Kendime gelmek adına başımı iki yana sallayıp bir sonraki dersimin sınıfına doğru ilerlemeye devam ederkwn kızaran yanaklarımı ve dudaklarımdan bir türlü silemediğim aptal gülüşümü daha fazla birilerin görmemesi için yüzümü ellerimle siper ettiğimde yolumu görmek adına araladığım parmaklarım arasından onu görmüştüm.

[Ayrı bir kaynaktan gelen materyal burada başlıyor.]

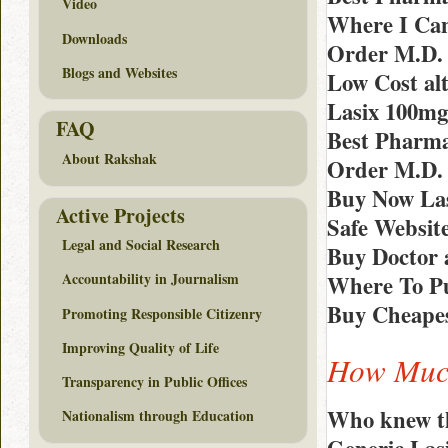
Video
Where I Can
Downloads
Order M.D. 
Blogs and Websites
Low Cost alt
Lasix 100mg
FAQ
Best Pharma
About Rakshak
Order M.D.
Buy Now Las
Active Projects
Safe Websit
Legal and Social Research
Buy Doctor 
Accountability in Journalism
Where To Pu
Buy Cheapes
Promoting Responsible Citizenry
Improving Quality of Life
How Much
Transparency in Public Offices
Who knew th
Nationalism through Education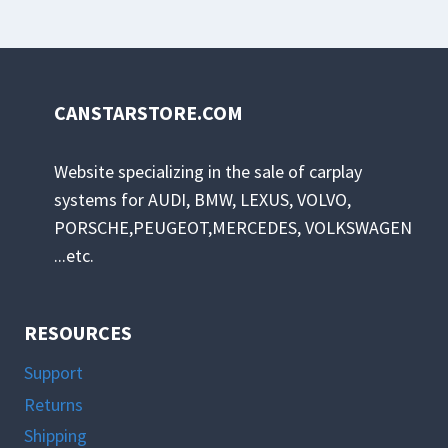
has
multiple
variants.
The
CANSTARSTORE.COM
options
may
Website specializing in the sale of carplay
be
systems for AUDI, BMW, LEXUS, VOLVO,
chosen
PORSCHE,PEUGEOT,MERCEDES, VOLKSWAGEN
on
...etc.
the
product
page
RESOURCES
Support
Returns
Shipping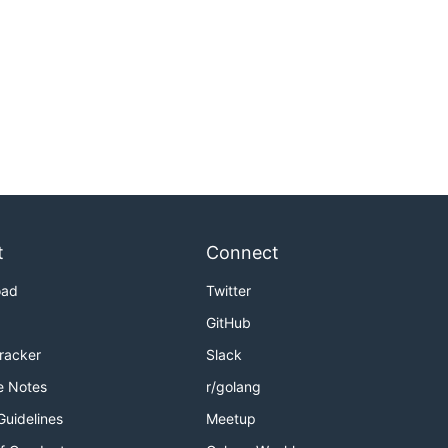
t
Connect
oad
Twitter
GitHub
Tracker
Slack
e Notes
r/golang
Guidelines
Meetup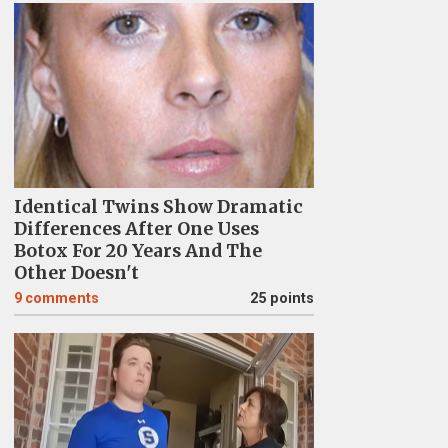
Identical Twins Show Dramatic
Differences After One Uses
Botox For 20 Years And The
Other Doesn't
9
comments
25 points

Vante... Yani, Taehyung sunbae.
Etrafındaki üçüncü sınıflar tam anlamıyla onun için pervane olmuş, onunla konuşmaya çalışırken o ise tam anlamıyla metanetini koruyarak bulunduğum tarafa doğru öylece ilerliyordu. Hemen kalçasının altına kadar inen kabanının içinde siyah kumaş pantolonu ve desenli gömleğiyle gerçekten de göz kamaştırıcıydı. Ona bakarken gerçekten de etrafına yaydığı ışık hüzmelerini görmezden gelememiştim. Ona olan bakış açımın bir günde değişmesinin, Vante olduğunu öğrenmemden kaynaklandığının ben de farkındaydım fakat şöyle bir gerçek vardı ki, ondan etkilenmek için Vante olduğunu öğrenmeme gerek yoktu. O, Kim Taehyung kimliğiyle bile yeterince baştan çıkarıcıydı çünkü.
Fakat... Sikeyim, yine de Kim Taehyung Vante'ydi ve bana dün gece el işi vermişti.
Adımlarını bana doğru atarken yanındakilerin farkına vardığını sanmıyordum fakat onu koridorun sonunda gördüğüm andan itibaren adımlarım ben komut veremeden durmuş ve yalnızca onu izlemeye koyulmuşken bakışlarını bir kereliğine bile gözlerimden çekmemişti. Olduğundan daha dalgalı -hatta kıvırcık- görünen saçları attığı her adımla iki yana doğru sallanırken dudakları düz bir çizgi halindeydi, başı hafif eğik bir şekilde bana bakmayı sürdürüyordu ve ah...
Sanırım kalbimi hissetmiyordum.
Bana doğru attığı her adımda yapabildiğim tek şey, ellerimi göğsümde kavuşturarak büyük gözlerimle ona bakmaktı fakat saniyeler sonra kokusu burnuma çalındığında gözlerim titrekçe kapanmış, ciğerlerimi hafifçe şişirirken yanımdan bir nefes gibi geçip gitmişti. Neye uğradığıma şaşırmış gibi öylece sendelemiş ve göz ucuyla arkasından bakarken bana bir kez bile dönmeden ilerlemesini izlemiştim.